=== RECORDS SHOWN ===
= = =
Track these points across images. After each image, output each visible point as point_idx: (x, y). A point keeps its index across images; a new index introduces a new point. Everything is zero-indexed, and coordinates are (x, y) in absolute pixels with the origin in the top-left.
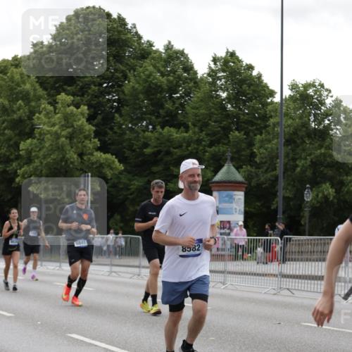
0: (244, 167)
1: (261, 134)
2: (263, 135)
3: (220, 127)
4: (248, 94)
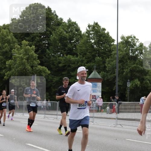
1: (109, 58)
3: (91, 55)
4: (103, 41)
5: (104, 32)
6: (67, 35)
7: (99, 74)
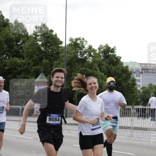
0: (49, 75)
1: (56, 61)
2: (57, 61)
3: (38, 57)
4: (51, 43)
5: (52, 34)
6: (14, 36)
7: (46, 78)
= = =
Leaving every picture out, output the data exactly as it stands.

Track these points across images. After each image, output each visible point as point_idx: (x, y). A point keeps its index across images; a new index introduces a new point. Everything is zero-indexed, and coordinates are (x, y) in absolute pixels with the origin in the top-left.
0: (244, 167)
1: (261, 134)
2: (263, 135)
3: (220, 127)
4: (248, 94)
1: (109, 58)
3: (91, 55)
4: (103, 41)
5: (104, 32)
6: (67, 35)
7: (99, 74)
0: (49, 75)
1: (56, 61)
2: (57, 61)
3: (38, 57)
4: (51, 43)
5: (52, 34)
6: (14, 36)
7: (46, 78)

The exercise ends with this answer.